This invention relates to a bit synchronizer for digital data and, more particularly, this invention relates to a tracking bit synchronizer for use in high density digital magnetic tape recorders.
Digital data transmitted over a data channel (such as a communication channel or a record/reproduce channel) is frequently transmitted without specific data rate information. Thus, unencoded digital data has data transitions which are unrelated to the data rate. Typically, a bit synchronizer includes a phase locked loop which serves as a clock regeneration circuit. This circuit allows recovery of data from a recording or transmission where the data is available without a corresponding clock signal. The regenerated clock defines the timing of the data and is used to detect, decode and process the data.
A functional block diagram of a typical bit synchronizer is shown in FIG. 1. As shown, zero crossing detector 10 detects the zero crossings of an incoming data signal. Phase detector 12 compares the zero crossings of the incoming data signal to a clock signal produced by voltage control oscillator (VCO) 16. The result of this phase comparison is filtered by filter 14 and the filtered voltage is used to adjust VCO 16 to achieve frequency and phase lock with the incoming data signal. This clock signal is used to synchronize latch 18 and decoder 20. Such bit sychronizers require phase detectors which allow recovery of phase information from edges in the data, but, which do not give false phase information in the absence of data edges. This is needed since any consecutive 1's or consecutive 0's do not have an edge between them in data formats which are not self clocking. The phase detector of the bit synchronizer of FIG. 1 typically includes a mixer, exclusive or gates, or sequential logic circuits. A disadvantage of such phase detector circuits is that a clock edge without a corresponding data edge would cause them to indicate a phase error, which would send a false correction signal to VCO 16.
Bit synchronizer phase detectors typically include an early/late gate which only produces phase error information near a data transition (see, for example, U.S. Pat. 4,766,397, issued Aug. 23, 1988, Inventor Adams; and U.S. Pat. 4,280,224, issued Jul. 21, 1981, Inventor Chethik).

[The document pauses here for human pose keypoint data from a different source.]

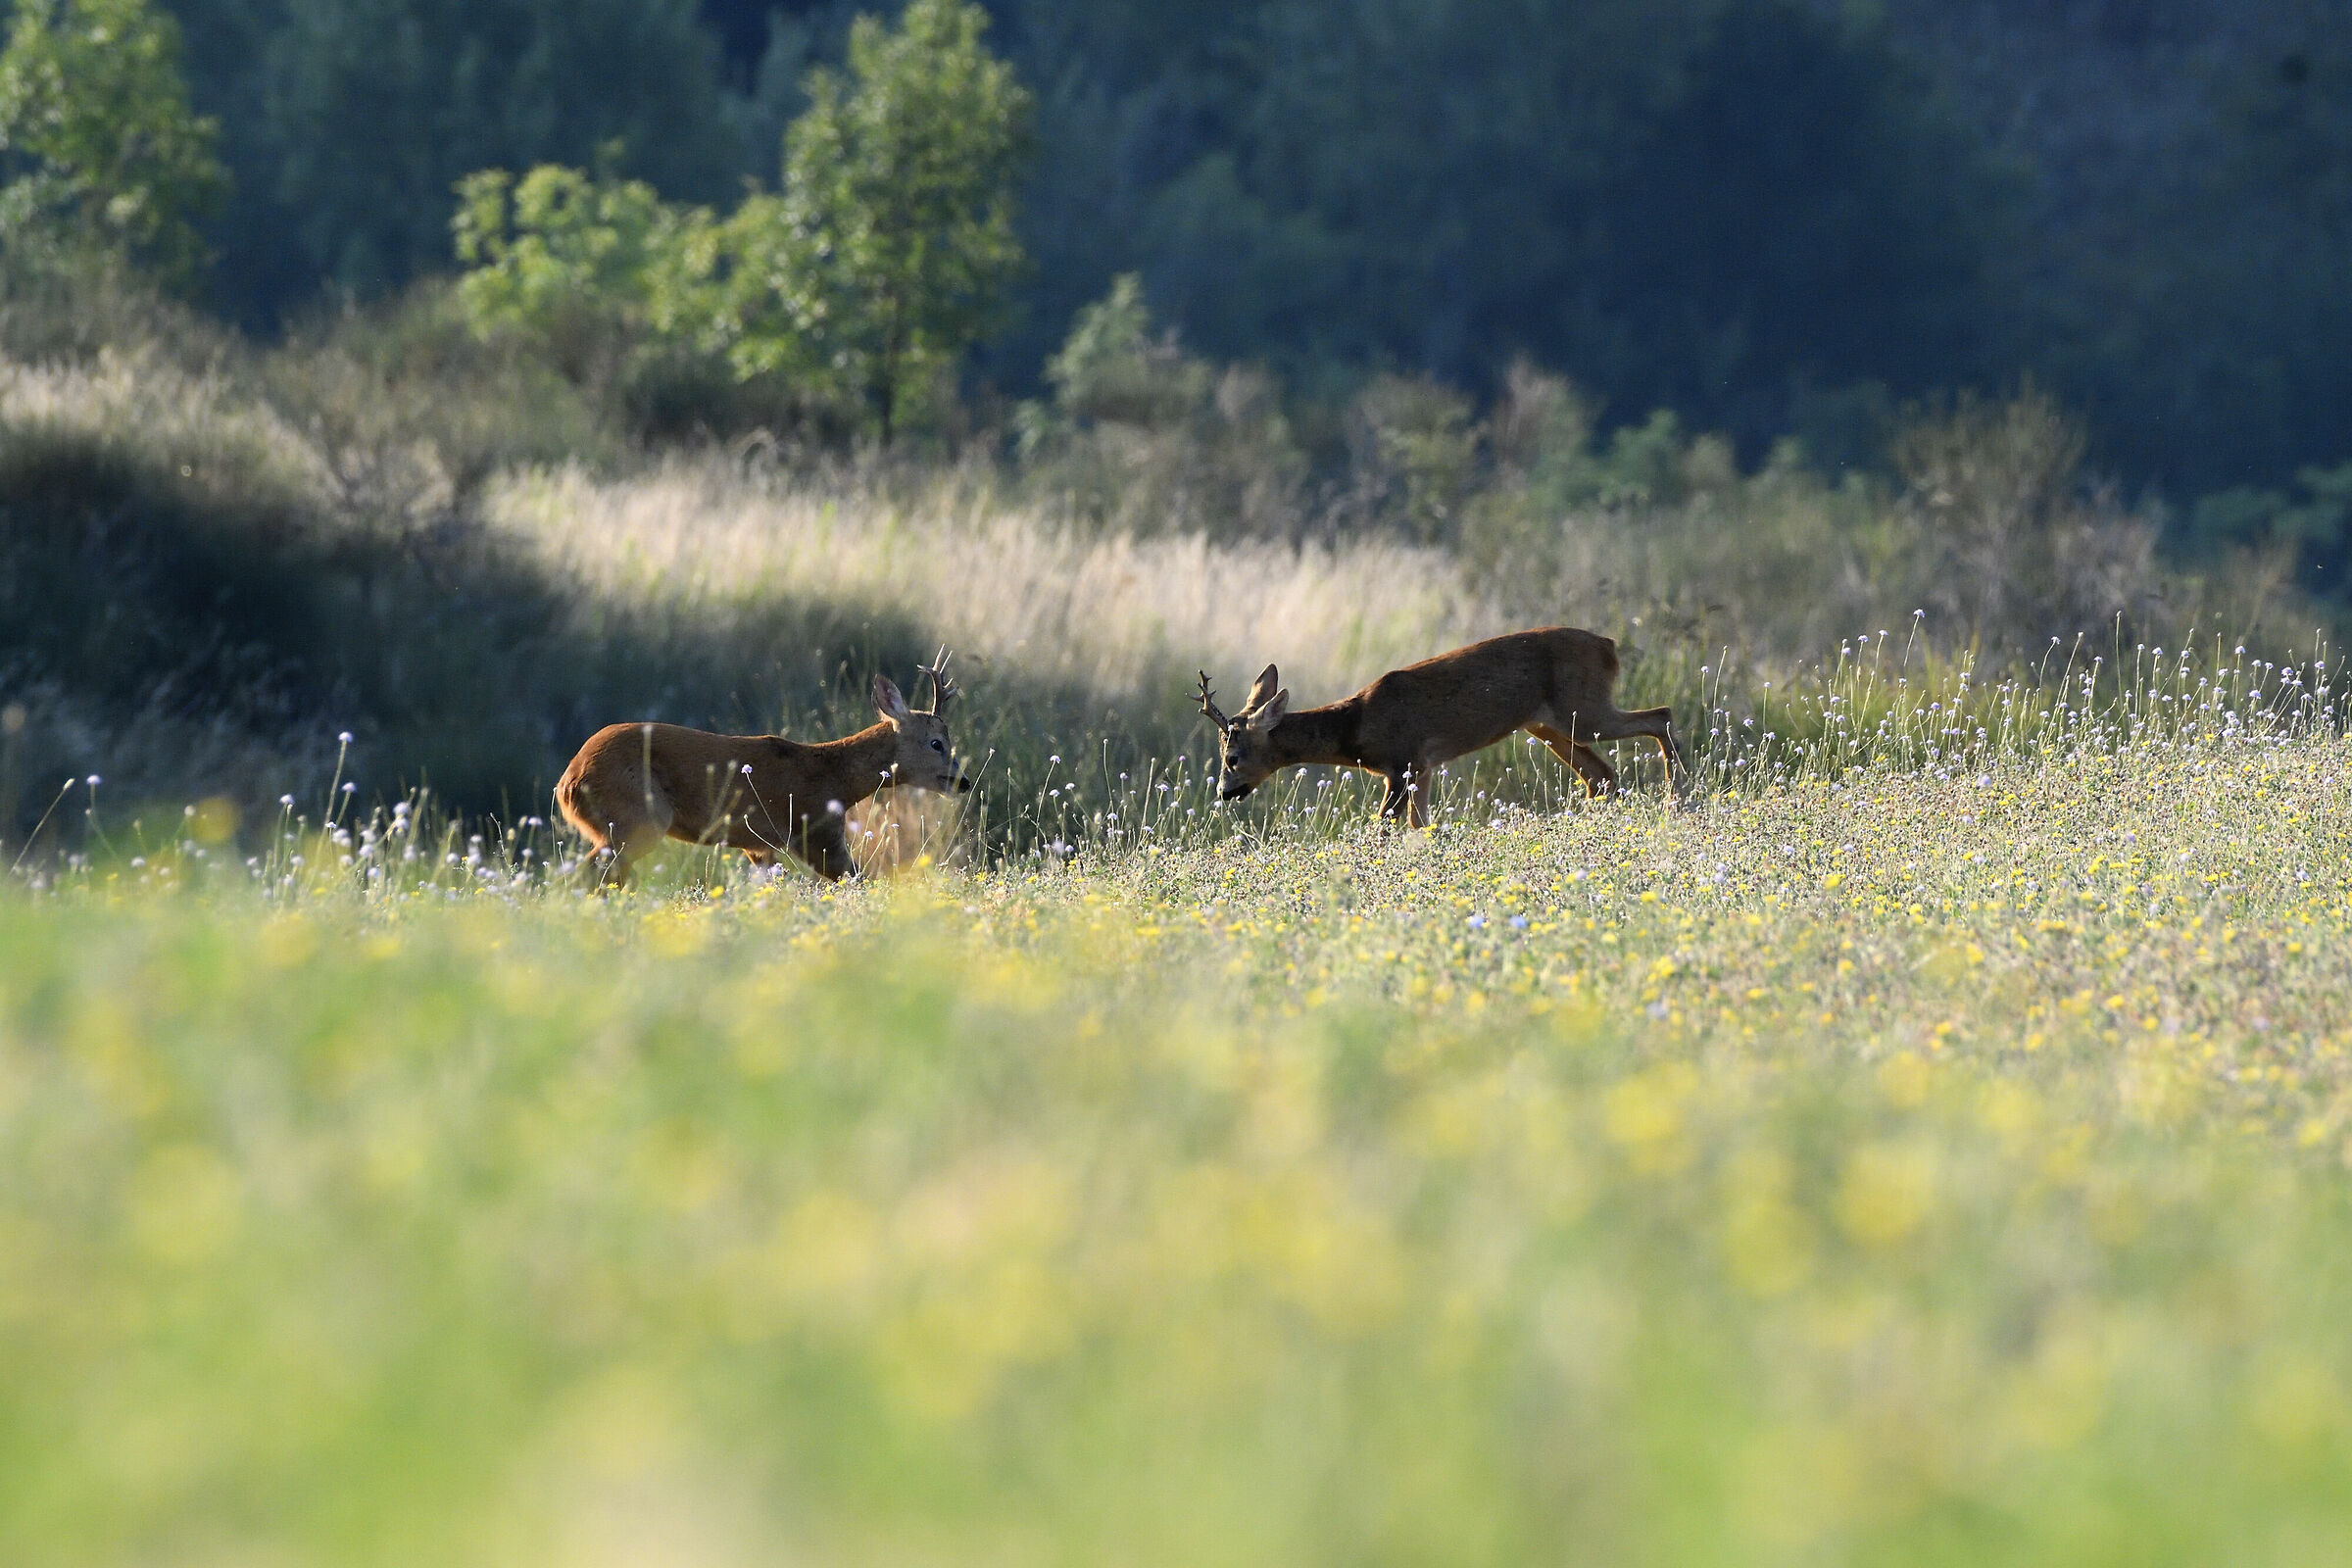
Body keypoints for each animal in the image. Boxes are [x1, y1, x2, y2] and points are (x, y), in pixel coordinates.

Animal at [555, 653, 972, 886]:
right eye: (937, 743)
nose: (963, 781)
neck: (833, 778)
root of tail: (568, 782)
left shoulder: (759, 847)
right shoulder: (814, 831)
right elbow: (862, 880)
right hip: (637, 817)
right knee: (592, 873)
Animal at [1198, 627, 1689, 826]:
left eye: (1232, 757)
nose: (1223, 792)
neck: (1356, 726)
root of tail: (1609, 647)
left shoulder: (1403, 763)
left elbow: (1383, 827)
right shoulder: (1424, 768)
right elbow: (1422, 827)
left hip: (1583, 711)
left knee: (1661, 715)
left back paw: (1677, 798)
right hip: (1548, 725)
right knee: (1602, 775)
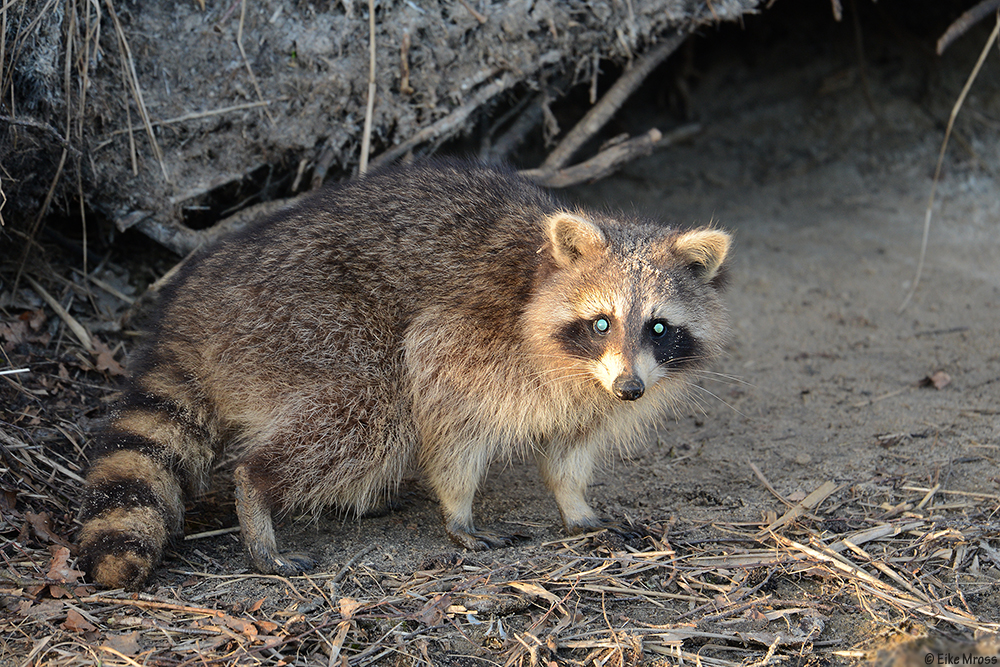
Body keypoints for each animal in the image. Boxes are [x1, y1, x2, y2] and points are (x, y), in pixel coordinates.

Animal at [78, 162, 732, 588]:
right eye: (601, 322)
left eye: (658, 328)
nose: (631, 389)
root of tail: (196, 306)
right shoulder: (466, 339)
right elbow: (445, 416)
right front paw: (458, 509)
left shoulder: (594, 396)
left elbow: (570, 447)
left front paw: (575, 505)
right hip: (310, 325)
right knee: (372, 410)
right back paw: (259, 491)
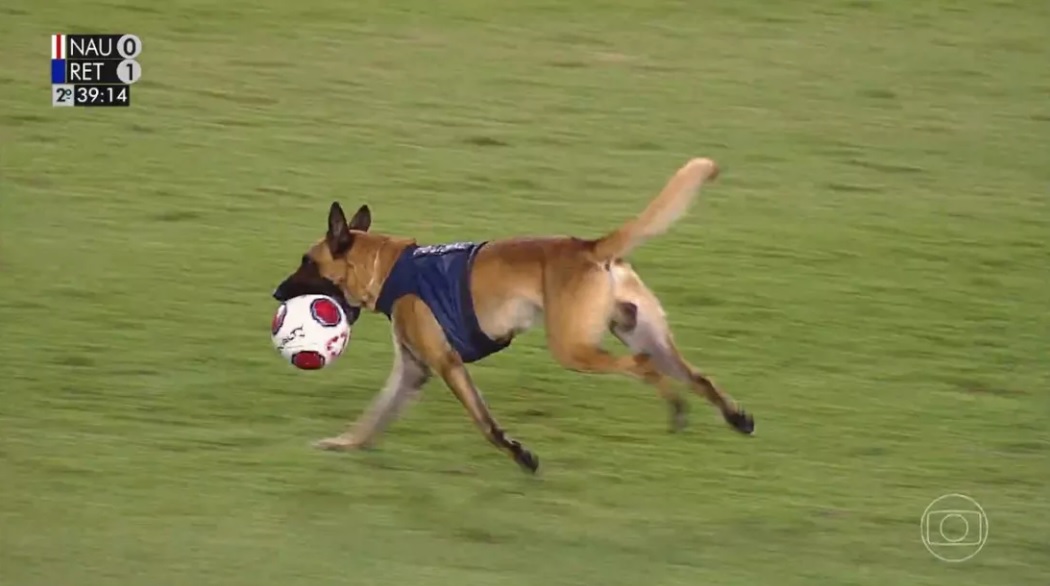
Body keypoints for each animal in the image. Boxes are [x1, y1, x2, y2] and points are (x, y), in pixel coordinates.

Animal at [275, 158, 751, 474]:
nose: (276, 292)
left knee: (644, 365)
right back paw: (735, 418)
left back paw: (678, 409)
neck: (387, 266)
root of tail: (589, 247)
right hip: (642, 332)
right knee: (697, 376)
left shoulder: (445, 365)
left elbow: (485, 423)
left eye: (306, 261)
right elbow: (373, 417)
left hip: (576, 348)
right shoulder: (412, 371)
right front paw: (342, 444)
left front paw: (520, 455)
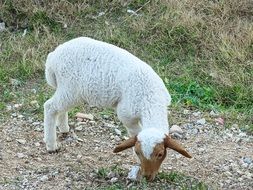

The ability of the early/late gate detector to tolerate missing data edges may also result in false bit synchronizer locks to occur at incorrect clock rates. Thus, for example, digital data encoded in a bi-phase mark encoding format produces two clocks for each data cell, such that there is a clock edge for each data edge, plus an additional edge at mid-bit time. Repeating data patterns will also be sensitive to false locks at other frequencies which are not necessarily at simple multiples of the correct data rate. Since the clock of a phase locked loop can lock to data at a number of clock rates, only one of which is correct, bit synchronizers (such as those disclosed in the latter two patents) have typically been constrained to operate in a small range (plus or minus 1 percent to plus or minus 4 percent) around the correct data rate. In operation, such bit synchronizers will be adjusted for frequency of operation at normal set up and alignment and at appropriate maintenance intervals. For many applications, the data rate is constant and this type of operation is adequate. However, such bit synchronizers are inadequate in applictions where the signal sources vary data rate by design (such as down-looking radars) or where the incoming data signal varies in frequency due to doppler or other environmental effects. Moreover, due to time and temperature drifts, even the most stable of bit synchronizers will not be at optium adjustment all the time, thus, producing inaccurate clock signals.
U.S. Patent 4,375,693, issued Mar. 1, 1983, Inventor Kuhn, and, U.S. Pat. 4,375,694, Mar. 1, 1983, Inventor Kuhn, disclose a bit synchronizer capable of operation over broad range of frequencies by means of an auto range capability which automatically steps the frequency of the voltage controlled oscillator of a phase locked loop through half octaves within an arbitrarily large range. However, the bit synchronizer disclosed in these patents has a narrow lock range (1 percent) and, thus, is not suitable for applications where the ability to lock to a wide range of data rates without readjustment is desirable.
Thus, it is desirable that a bit synchronizer have the ability to lock to a wide range of data rates without readjustment. It is also desirable that the bit synchronizer be able to follow changing data rates and to compensate automatically for any temperature drifts and aging. The bit synchronizer should be immune to false phase locks.